Task details:
In the listing below, the answer starts at the line that has "Быстрый заказ" and stops after the line that has "operatoru saturam nepieciešama"; please repeat that part exactly and nothing more.

:: Data excerpts ::

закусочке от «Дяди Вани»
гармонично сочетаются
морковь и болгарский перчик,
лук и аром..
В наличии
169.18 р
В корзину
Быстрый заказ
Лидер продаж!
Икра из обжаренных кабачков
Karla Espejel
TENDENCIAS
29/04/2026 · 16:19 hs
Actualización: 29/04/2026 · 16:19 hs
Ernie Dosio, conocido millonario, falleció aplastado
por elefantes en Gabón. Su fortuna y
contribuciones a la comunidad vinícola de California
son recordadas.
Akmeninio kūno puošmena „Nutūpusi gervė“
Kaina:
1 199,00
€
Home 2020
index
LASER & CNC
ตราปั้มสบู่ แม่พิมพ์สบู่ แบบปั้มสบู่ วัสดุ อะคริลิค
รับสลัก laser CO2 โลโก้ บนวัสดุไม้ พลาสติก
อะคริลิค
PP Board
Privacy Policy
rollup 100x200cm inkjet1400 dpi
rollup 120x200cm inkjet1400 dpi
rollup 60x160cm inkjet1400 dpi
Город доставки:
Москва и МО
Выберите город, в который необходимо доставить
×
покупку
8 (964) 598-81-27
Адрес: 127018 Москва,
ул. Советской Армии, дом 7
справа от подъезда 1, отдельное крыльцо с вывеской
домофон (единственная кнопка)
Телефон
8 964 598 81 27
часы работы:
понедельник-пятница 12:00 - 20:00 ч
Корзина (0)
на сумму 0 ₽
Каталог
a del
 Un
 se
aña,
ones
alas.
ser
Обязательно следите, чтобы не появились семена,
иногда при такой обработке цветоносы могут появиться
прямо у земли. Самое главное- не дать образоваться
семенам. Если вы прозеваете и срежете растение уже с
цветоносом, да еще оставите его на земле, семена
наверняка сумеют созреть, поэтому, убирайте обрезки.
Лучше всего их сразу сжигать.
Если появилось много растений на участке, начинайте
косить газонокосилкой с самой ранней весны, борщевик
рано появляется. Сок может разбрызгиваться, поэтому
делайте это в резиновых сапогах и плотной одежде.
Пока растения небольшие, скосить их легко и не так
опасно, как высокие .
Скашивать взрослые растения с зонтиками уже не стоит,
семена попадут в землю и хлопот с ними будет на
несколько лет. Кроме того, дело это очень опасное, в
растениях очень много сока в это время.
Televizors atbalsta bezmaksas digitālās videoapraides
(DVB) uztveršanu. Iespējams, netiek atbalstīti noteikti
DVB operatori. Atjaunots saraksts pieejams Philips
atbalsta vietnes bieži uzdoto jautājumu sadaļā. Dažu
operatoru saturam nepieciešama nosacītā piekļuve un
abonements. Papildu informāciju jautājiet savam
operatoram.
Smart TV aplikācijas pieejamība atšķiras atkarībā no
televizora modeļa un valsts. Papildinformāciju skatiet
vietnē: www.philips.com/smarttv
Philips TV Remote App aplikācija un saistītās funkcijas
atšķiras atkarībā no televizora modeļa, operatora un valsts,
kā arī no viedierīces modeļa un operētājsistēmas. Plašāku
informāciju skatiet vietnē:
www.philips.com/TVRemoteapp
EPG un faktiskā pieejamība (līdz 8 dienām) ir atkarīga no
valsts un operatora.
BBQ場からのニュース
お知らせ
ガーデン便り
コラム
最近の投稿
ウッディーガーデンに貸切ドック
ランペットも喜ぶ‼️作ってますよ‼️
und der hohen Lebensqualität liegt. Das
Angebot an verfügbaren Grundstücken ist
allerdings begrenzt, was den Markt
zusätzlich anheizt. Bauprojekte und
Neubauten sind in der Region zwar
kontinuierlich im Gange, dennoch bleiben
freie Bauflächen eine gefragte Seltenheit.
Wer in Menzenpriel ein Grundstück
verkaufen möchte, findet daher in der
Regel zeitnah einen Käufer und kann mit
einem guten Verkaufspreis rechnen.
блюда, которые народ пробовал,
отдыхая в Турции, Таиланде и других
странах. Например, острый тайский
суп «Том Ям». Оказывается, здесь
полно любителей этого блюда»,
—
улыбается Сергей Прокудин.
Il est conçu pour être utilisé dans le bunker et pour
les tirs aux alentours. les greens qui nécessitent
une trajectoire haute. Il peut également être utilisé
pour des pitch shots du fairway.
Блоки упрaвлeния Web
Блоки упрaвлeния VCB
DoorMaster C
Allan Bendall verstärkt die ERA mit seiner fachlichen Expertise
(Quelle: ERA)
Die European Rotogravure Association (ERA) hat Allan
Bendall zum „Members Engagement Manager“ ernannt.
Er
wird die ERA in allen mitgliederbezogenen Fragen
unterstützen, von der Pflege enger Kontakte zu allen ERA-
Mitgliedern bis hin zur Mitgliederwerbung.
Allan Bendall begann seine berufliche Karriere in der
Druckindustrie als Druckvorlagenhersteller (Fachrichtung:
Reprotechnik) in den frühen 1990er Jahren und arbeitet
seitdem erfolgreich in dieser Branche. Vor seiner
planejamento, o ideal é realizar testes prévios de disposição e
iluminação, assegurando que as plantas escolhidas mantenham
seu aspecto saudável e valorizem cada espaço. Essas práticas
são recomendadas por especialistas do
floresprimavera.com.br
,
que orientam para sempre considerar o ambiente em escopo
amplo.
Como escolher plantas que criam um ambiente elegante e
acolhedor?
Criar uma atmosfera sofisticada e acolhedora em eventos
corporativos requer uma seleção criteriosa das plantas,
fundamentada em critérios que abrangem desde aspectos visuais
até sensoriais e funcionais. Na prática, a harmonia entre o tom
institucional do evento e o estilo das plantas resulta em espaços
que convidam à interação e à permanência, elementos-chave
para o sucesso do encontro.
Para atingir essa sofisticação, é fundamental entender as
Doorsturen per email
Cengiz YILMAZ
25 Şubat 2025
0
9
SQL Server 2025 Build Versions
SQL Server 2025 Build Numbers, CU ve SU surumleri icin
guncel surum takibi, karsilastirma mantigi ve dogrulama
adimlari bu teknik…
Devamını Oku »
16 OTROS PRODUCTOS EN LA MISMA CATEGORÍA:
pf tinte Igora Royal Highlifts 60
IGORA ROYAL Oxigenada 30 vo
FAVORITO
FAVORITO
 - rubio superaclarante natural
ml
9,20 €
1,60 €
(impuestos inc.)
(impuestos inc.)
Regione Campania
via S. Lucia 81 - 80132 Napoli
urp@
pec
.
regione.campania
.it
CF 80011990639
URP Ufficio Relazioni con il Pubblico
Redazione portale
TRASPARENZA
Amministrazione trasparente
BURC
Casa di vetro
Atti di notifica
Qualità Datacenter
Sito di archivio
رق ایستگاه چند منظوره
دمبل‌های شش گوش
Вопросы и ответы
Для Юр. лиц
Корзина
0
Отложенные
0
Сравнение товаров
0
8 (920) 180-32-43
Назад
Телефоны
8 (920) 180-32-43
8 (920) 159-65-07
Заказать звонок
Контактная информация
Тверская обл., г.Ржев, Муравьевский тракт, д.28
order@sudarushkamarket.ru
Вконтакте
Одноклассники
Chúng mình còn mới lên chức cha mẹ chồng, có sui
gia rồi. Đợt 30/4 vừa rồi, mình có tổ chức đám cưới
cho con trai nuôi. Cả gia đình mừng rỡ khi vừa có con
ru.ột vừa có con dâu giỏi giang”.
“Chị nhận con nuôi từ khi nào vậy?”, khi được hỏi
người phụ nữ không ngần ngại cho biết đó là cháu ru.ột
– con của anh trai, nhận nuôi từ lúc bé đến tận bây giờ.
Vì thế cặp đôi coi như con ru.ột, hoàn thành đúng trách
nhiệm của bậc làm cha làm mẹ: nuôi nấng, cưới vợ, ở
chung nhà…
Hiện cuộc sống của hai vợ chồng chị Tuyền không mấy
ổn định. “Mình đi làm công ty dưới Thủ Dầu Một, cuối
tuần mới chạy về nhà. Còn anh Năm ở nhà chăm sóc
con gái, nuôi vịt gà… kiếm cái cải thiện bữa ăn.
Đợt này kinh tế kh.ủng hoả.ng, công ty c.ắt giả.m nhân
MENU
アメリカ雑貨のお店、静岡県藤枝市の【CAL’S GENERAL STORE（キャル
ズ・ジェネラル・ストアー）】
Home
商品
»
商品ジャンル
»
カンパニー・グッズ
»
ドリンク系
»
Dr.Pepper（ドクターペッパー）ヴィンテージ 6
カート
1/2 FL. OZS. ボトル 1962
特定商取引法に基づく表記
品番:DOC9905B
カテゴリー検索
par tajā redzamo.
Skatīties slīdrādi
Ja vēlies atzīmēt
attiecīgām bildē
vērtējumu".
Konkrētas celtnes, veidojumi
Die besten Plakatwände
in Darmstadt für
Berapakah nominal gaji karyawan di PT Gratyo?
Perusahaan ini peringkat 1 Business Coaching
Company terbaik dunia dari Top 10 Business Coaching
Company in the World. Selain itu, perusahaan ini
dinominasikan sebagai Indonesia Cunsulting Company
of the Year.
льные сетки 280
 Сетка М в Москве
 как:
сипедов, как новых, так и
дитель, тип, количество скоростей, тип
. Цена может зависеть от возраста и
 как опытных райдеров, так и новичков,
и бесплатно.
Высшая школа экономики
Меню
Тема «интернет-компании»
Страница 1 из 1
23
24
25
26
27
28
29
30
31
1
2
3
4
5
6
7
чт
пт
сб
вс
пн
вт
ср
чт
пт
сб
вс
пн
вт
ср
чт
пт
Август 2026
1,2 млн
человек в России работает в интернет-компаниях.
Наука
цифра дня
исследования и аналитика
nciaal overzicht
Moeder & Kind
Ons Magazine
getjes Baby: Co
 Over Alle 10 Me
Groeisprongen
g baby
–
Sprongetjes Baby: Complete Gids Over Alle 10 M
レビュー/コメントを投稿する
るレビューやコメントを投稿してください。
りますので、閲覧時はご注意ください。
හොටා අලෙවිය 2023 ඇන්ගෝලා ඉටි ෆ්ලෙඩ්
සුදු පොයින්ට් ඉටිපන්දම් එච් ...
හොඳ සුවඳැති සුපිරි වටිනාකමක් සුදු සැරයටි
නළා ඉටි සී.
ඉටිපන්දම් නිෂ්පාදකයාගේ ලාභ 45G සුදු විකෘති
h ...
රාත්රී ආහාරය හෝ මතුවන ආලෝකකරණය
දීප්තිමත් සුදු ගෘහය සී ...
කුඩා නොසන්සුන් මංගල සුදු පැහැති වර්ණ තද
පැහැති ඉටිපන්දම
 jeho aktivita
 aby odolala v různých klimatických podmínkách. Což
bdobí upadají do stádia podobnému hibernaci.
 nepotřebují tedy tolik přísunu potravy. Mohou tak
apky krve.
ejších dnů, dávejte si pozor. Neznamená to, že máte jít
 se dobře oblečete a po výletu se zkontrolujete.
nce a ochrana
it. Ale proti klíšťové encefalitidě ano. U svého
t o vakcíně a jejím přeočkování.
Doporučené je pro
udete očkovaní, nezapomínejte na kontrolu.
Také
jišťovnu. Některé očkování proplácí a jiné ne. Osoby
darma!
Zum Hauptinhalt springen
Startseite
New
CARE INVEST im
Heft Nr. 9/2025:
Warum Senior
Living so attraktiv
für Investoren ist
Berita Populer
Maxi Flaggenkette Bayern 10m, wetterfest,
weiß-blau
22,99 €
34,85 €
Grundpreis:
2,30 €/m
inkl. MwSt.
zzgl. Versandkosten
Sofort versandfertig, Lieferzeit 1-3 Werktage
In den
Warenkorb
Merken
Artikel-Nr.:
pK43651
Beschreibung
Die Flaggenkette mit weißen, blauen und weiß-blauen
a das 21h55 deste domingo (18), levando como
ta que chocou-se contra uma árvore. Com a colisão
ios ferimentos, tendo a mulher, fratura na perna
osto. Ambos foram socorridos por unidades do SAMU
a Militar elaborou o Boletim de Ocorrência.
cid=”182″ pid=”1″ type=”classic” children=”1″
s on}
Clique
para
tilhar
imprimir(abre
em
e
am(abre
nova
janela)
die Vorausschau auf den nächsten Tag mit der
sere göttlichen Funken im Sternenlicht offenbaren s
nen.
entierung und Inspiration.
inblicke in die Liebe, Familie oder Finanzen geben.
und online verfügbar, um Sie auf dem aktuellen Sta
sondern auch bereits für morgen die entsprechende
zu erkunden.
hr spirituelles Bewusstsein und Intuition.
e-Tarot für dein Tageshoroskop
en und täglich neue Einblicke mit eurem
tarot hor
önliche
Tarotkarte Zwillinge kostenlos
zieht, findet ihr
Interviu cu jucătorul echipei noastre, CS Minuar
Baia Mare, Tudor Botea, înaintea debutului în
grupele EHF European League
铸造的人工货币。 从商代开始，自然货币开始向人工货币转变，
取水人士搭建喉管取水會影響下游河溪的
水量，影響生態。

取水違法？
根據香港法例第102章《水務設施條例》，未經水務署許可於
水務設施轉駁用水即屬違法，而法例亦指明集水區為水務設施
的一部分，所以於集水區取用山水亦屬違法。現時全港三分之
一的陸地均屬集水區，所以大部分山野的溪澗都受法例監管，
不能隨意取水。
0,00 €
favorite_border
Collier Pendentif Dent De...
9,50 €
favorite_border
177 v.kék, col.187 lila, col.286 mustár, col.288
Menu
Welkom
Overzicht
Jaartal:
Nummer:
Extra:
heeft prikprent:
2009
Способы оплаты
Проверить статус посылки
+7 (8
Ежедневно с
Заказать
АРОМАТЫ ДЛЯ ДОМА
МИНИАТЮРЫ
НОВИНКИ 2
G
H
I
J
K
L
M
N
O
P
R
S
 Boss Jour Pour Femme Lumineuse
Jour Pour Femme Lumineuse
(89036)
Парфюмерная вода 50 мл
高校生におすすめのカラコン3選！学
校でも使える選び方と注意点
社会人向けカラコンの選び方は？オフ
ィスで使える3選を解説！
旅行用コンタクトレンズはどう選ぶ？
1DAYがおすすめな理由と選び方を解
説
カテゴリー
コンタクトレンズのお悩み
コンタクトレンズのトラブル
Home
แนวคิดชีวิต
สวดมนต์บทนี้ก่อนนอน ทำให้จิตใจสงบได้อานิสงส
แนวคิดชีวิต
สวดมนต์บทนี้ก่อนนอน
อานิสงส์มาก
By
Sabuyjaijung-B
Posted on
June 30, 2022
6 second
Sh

:::

Task result:
Быстрый заказ
Лидер продаж!
Икра из обжаренных кабачков
Karla Espejel
TENDENCIAS
29/04/2026 · 16:19 hs
Actualización: 29/04/2026 · 16:19 hs
Ernie Dosio, conocido millonario, falleció aplastado
por elefantes en Gabón. Su fortuna y
contribuciones a la comunidad vinícola de California
son recordadas.
Akmeninio kūno puošmena „Nutūpusi gervė“
Kaina:
1 199,00
€
Home 2020
index
LASER & CNC
ตราปั้มสบู่ แม่พิมพ์สบู่ แบบปั้มสบู่ วัสดุ อะคริลิค
รับสลัก laser CO2 โลโก้ บนวัสดุไม้ พลาสติก
อะคริลิค
PP Board
Privacy Policy
rollup 100x200cm inkjet1400 dpi
rollup 120x200cm inkjet1400 dpi
rollup 60x160cm inkjet1400 dpi
Город доставки:
Москва и МО
Выберите город, в который необходимо доставить
×
покупку
8 (964) 598-81-27
Адрес: 127018 Москва,
ул. Советской Армии, дом 7
справа от подъезда 1, отдельное крыльцо с вывеской
домофон (единственная кнопка)
Телефон
8 964 598 81 27
часы работы:
понедельник-пятница 12:00 - 20:00 ч
Корзина (0)
на сумму 0 ₽
Каталог
a del
 Un
 se
aña,
ones
alas.
ser
Обязательно следите, чтобы не появились семена,
иногда при такой обработке цветоносы могут появиться
прямо у земли. Самое главное- не дать образоваться
семенам. Если вы прозеваете и срежете растение уже с
цветоносом, да еще оставите его на земле, семена
наверняка сумеют созреть, поэтому, убирайте обрезки.
Лучше всего их сразу сжигать.
Если появилось много растений на участке, начинайте
косить газонокосилкой с самой ранней весны, борщевик
рано появляется. Сок может разбрызгиваться, поэтому
делайте это в резиновых сапогах и плотной одежде.
Пока растения небольшие, скосить их легко и не так
опасно, как высокие .
Скашивать взрослые растения с зонтиками уже не стоит,
семена попадут в землю и хлопот с ними будет на
несколько лет. Кроме того, дело это очень опасное, в
растениях очень много сока в это время.
Televizors atbalsta bezmaksas digitālās videoapraides
(DVB) uztveršanu. Iespējams, netiek atbalstīti noteikti
DVB operatori. Atjaunots saraksts pieejams Philips
atbalsta vietnes bieži uzdoto jautājumu sadaļā. Dažu
operatoru saturam nepieciešama nosacītā piekļuve un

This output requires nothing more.